··· Material shown ···

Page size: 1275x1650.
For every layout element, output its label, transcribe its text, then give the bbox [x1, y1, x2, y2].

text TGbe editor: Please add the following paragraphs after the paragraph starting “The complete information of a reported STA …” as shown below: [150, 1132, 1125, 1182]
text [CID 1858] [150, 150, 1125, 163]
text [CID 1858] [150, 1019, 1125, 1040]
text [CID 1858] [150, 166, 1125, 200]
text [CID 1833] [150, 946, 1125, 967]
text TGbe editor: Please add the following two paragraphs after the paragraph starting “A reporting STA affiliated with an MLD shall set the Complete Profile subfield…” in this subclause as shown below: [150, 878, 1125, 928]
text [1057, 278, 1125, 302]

···
··· Material shown ···

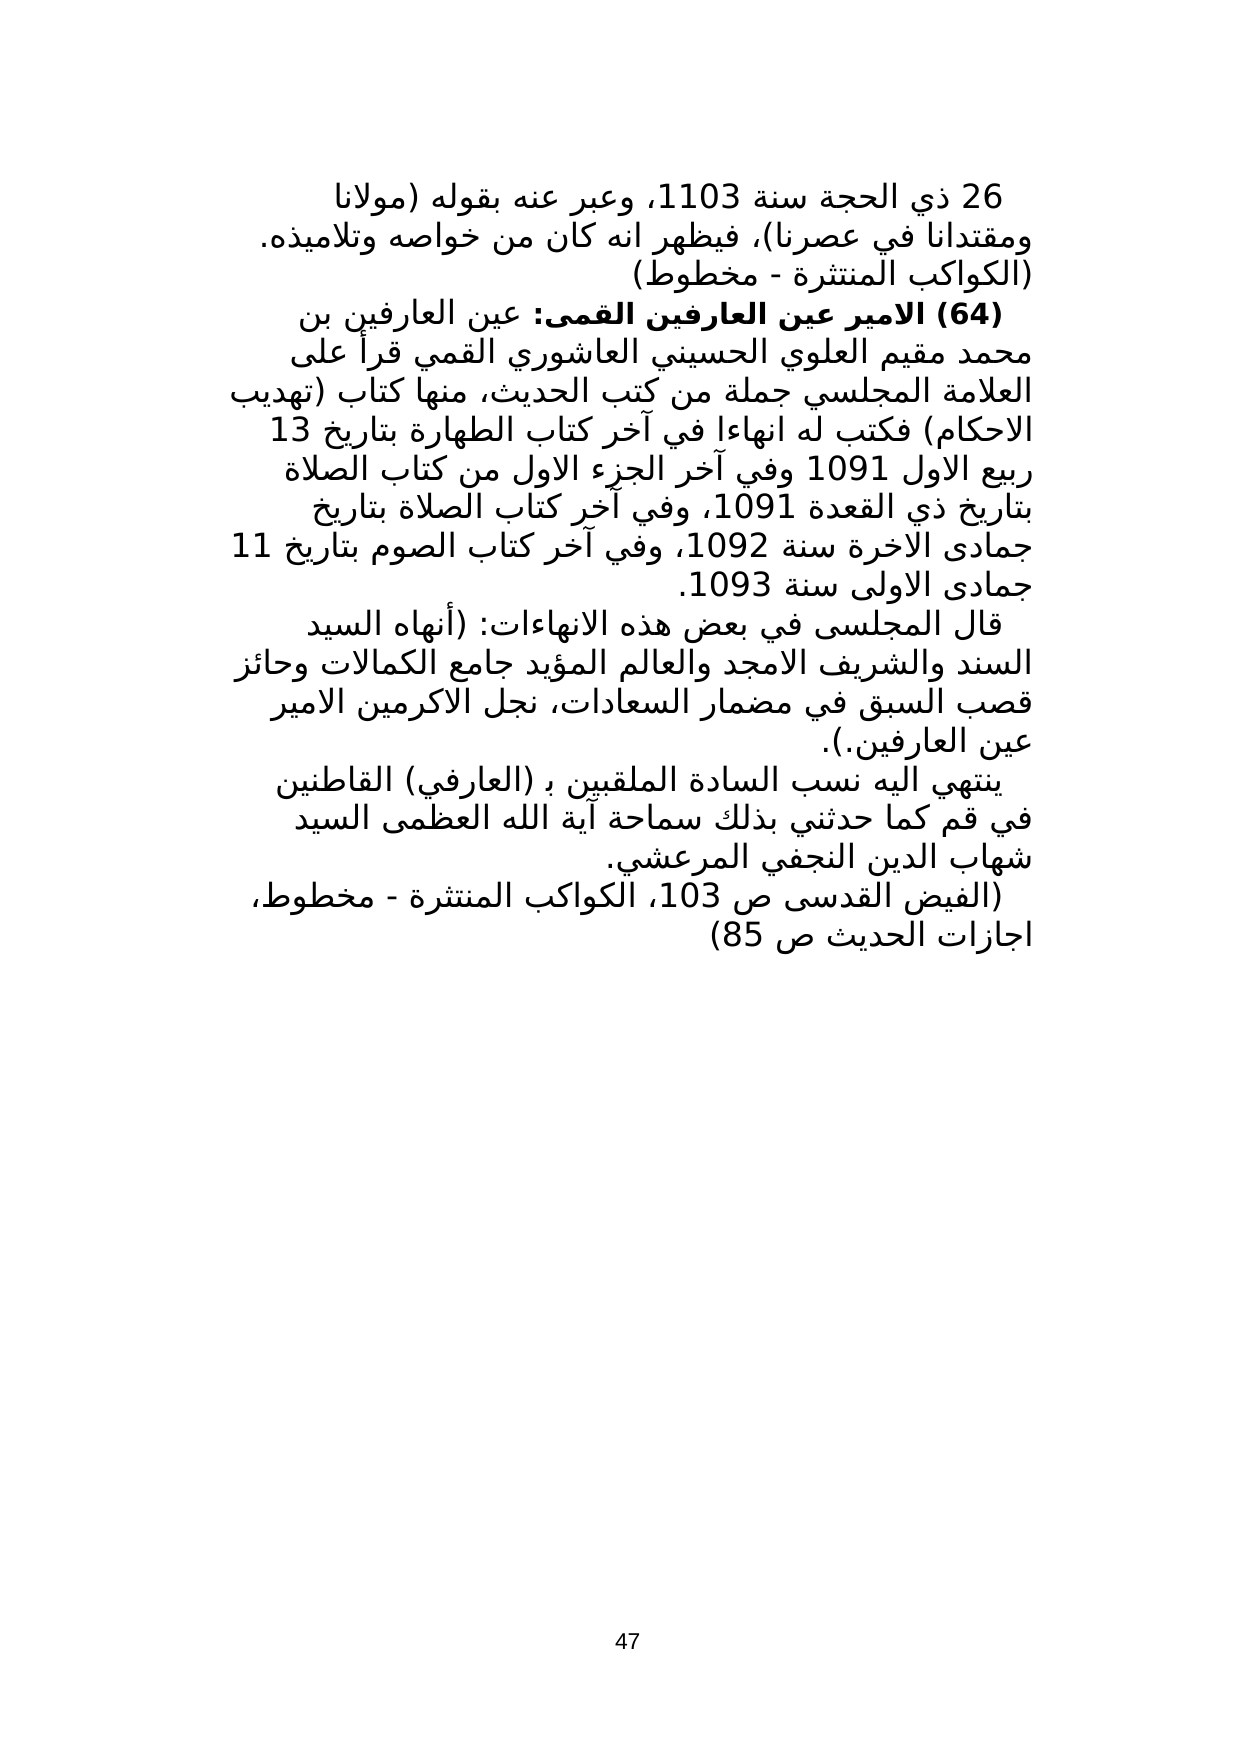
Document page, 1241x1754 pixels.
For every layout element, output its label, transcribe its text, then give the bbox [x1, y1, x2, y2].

···

*Exercise instructions*
Could you restate, word for word, the lines above from the one with "Page size: 1275x1650." to the one with "text [1057, 278, 1125, 302]", both included?

*Exercise output*
Page size: 1275x1650.
For every layout element, output its label, transcribe its text, then give the bbox [x1, y1, x2, y2].

text TGbe editor: Please add the following paragraphs after the paragraph starting “The complete information of a reported STA …” as shown below: [150, 1132, 1125, 1182]
text [CID 1858] [150, 150, 1125, 163]
text [CID 1858] [150, 1019, 1125, 1040]
text [CID 1858] [150, 166, 1125, 200]
text [CID 1833] [150, 946, 1125, 967]
text TGbe editor: Please add the following two paragraphs after the paragraph starting “A reporting STA affiliated with an MLD shall set the Complete Profile subfield…” in this subclause as shown below: [150, 878, 1125, 928]
text [1057, 278, 1125, 302]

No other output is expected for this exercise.